There’s no question that Torii Hunter can still swing the bat. He had his best season in a while at age 36 putting up .313/16/92 and and .817 OPS. However, he will be 37 halfway into the season this year. In a post PED baseball era, 37 year olds aren’t going to put up the numbers they used to have. So is it smart for the Angels to re-sign him and at what cost?

Sept. 23, 2012; Anaheim, CA, USA; Los Angeles Angels center fielder

Mike Trout

(27) and right fielder

Torii Hunter

(48) react after scoring in the sixth inning of the game against the Chicago White Sox at Angel Stadium. Mandatory Credit: Jayne Kamin-Oncea-US PRESSWIRE

The Angels could go with a lineup of Mike Trout, Peter Bourjos and Mark Trumbo with a bit of Vernon Wells mixed in.

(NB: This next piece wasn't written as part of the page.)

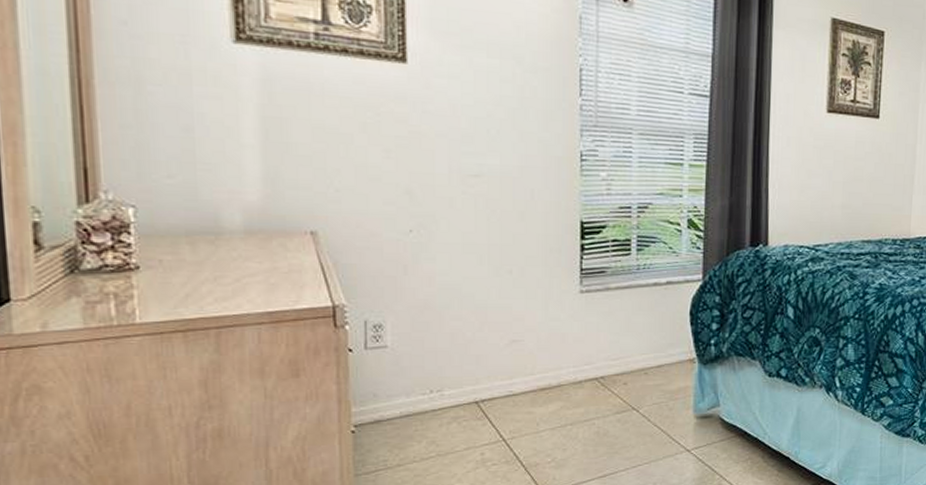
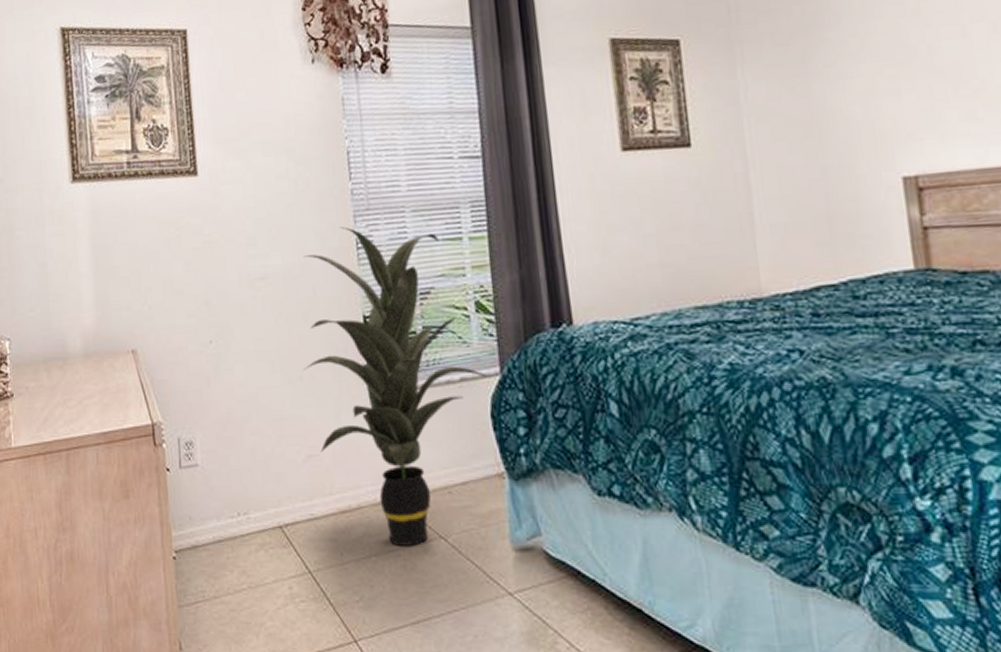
indoor plant: none [514,138,693,417] -> present [303,226,490,546]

The defense would be compromised a little bit if they were to go that way and if Wells or Bourjos is traded it could leave a hole. Hunter is also a fan favorite and the front office may not want to anger the fan base after the way the season ended.

If you look into Hunter’s numbers deeper, you can see the regression start to begin. For example, he did hit .313 this season but his BABIP was .389 which was a career high for him. That suggests he might have been a little bit lucky this year. His power looks to be diminishing as well. The past three years, his extra base hit percentage has gone from 9.7% in 2009 all the way down to seven percent this past season. His at-bat per home run rate was 20.5 in 2009. This past year it was 33.4 and has gone up every year since 09. Only nine percent of the fly balls he hit were home runs, his worst rate since 1999. He also struck out at a career high 22.8% clip and walked at a 6.5% clip his worst since 2006.

Torii Hunter is a quality person and a good clubhouse guy to have. However, he’s close to reaching the end of the line. A one year deal for him would be ok but anything longer than that and I think he needs to be let go.